My particular friends have always rather erred on the side of foolhardiness, and I shall never forget my intense surprise at the rashness displayed by a large party at a house where I was staying two years ago. Our host, being the possessor of a very nice team, had promised to drive us over to an Agricultural Show about to be held in an adjacent town on a certain Wednesday. We were all looking forward to our outing with great glee, and nothing occurred to agitate our minds until the very day of the anticipated treat, when early that morning a pencil scrawl was brought me from my host saying he had been suddenly called away to attend some important function at the opposite end of the country; he therefore could not come to the show, but if I cared to take his place and drive his team they should be ready at eleven o'clock.

I immediately thought—the question was not so much would I like to drive the party, as would they like to be driven by me?

However, after most anxious and searching inquirings on my part as to whether they were all insured, to my amazement they bravely asserted they would in any case risk it and come!

So round came the coach.
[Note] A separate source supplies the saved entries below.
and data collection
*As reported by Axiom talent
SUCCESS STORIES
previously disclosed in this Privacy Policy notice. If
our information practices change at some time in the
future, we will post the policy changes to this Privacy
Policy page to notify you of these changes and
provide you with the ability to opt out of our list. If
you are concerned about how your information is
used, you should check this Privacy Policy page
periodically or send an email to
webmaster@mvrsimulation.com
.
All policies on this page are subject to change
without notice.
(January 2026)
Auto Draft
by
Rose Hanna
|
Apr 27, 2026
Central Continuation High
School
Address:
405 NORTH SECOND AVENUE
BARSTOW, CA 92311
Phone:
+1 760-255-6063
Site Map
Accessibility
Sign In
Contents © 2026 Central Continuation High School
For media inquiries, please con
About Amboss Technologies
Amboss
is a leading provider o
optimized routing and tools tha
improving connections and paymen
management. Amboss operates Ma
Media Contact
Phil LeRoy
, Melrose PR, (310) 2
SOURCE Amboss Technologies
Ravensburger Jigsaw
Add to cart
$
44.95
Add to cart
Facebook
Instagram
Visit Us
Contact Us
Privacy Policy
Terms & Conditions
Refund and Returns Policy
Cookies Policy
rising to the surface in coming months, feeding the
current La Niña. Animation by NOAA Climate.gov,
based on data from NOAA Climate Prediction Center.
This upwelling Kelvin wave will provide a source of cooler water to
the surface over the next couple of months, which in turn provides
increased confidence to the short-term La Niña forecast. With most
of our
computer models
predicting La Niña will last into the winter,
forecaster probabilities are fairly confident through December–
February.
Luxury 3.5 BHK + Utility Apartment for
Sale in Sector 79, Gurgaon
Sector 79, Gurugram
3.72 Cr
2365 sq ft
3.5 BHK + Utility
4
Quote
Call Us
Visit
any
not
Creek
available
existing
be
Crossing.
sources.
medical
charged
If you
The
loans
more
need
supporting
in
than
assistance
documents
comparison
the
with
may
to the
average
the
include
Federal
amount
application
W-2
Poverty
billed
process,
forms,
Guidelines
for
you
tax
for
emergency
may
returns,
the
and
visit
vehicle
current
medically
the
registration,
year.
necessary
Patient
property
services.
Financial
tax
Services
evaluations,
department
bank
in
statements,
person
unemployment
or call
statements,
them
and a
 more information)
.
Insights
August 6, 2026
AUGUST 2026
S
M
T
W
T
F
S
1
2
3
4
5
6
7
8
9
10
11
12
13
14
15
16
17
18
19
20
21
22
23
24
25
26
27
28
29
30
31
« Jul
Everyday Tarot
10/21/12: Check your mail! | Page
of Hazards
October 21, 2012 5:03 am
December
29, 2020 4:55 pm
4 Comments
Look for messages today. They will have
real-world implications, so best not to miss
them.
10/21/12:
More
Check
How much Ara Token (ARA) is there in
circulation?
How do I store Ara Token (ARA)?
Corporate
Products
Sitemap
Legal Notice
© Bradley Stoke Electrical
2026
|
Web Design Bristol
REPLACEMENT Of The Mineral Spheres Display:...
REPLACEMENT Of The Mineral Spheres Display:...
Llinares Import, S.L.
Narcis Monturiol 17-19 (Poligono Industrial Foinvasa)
I must confess to a slight misgiving on beholding that the usual near wheeler had been put off leader for a change, and in his stead they had given me an ancient and ill-favoured roan mare, who, I knew, had never been driven in a team before.
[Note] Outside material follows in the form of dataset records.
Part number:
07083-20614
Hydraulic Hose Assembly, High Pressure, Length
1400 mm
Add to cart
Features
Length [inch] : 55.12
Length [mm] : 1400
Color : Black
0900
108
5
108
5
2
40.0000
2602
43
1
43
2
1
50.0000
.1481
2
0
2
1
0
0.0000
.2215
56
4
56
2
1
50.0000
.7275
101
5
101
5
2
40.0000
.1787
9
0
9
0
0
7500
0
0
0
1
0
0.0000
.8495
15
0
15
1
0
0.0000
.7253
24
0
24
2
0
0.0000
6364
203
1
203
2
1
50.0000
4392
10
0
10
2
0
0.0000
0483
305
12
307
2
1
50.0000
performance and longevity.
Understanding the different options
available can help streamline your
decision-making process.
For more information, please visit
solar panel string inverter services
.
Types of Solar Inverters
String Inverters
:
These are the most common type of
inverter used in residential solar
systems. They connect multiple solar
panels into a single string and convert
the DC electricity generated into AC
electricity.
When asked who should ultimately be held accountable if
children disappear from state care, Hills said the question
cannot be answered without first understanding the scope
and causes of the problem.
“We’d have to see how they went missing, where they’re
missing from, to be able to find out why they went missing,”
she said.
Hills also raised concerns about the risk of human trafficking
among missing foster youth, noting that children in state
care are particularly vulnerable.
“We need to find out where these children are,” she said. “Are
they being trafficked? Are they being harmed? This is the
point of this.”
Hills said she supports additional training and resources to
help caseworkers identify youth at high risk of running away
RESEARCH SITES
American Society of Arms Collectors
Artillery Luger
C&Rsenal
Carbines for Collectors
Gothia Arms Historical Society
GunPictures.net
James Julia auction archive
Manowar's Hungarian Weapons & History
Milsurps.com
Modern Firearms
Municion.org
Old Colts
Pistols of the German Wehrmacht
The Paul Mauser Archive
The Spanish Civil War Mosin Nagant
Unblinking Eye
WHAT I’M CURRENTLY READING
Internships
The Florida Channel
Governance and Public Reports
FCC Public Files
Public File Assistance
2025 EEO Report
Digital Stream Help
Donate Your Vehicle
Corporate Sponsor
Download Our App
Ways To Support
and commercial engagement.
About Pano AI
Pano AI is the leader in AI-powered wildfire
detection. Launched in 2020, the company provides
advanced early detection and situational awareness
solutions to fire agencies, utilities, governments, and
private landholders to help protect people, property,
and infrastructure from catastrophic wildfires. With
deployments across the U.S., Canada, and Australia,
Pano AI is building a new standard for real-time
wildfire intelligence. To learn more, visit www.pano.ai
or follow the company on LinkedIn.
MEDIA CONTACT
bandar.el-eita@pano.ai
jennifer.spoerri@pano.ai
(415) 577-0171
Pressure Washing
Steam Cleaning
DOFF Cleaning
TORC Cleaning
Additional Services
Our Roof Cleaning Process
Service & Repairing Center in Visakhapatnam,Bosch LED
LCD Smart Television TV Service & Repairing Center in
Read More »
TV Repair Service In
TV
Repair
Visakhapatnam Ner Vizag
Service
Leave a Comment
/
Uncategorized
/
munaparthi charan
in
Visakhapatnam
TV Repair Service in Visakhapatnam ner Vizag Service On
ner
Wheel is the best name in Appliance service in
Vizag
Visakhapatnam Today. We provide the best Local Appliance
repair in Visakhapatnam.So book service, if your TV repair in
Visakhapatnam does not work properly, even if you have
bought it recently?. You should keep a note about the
No sign of apprehension escaped me, however, as I clambered sternly on to the box. The start was a little sketchy, as the roan mare began by making a series of low curtseys, instead of progressing in the ordinary way, while the ex-wheeler was a little out of his element too, as a leader. By the mercy of Providence I succeeded in landing my coach-load safely through the narrow gateway, and on to the field (filled as it was by a stupid Scotch crowd) and I pulled up in triumph by the barrier of the show-ring.

I am afraid I must in honesty confess that I did run both my chariot and horses into one wire fence on the way—but the leaders would think, and the horses were all so determined, that they knew the way better than I did, that they had borne us half-way past the corner before I could get hold of them to turn down the way I wished to go. There was no harm done, luckily, and I managed to haul them out again undamaged, and proceeded without further misadventure.

There are not many things much more calculated to annoy, than a horse who always "thinks," the stupid beast who will stop at every shop passing through his own village on a Sunday, when he must surely see that all the shops are shut, or the animals who turn eagerly down every lane and corner that they come to, albeit they have passed by that road a thousand times before and have never been called upon to turn either to right-hand or to the left. And yet a horse who wont think is almost equally exasperating. Such a beast seems glad enough to lame himself or stamp on one's toes without thinking even for a moment whether it might be inconvenient or otherwise distasteful to his employers.

One thing I have forgotten to put down, is what to do in the event of a wheeler lying on the pole (which of course shoves it to one side, and the coach must needs follow in its train). Supposing, then, your off wheeler happens to be performing this antic and is pushing the whole coach by his weight to the left side. You should pull your leaders to the right, and, by so doing, make them pull the pole across until you get the concern straight again.

The only upset my father ever had with a team was caused by his omitting to do this, and that is why he told me never to forget it.

I have been implicated in many other strange drives, notably two with tandems and one with three horses abreast.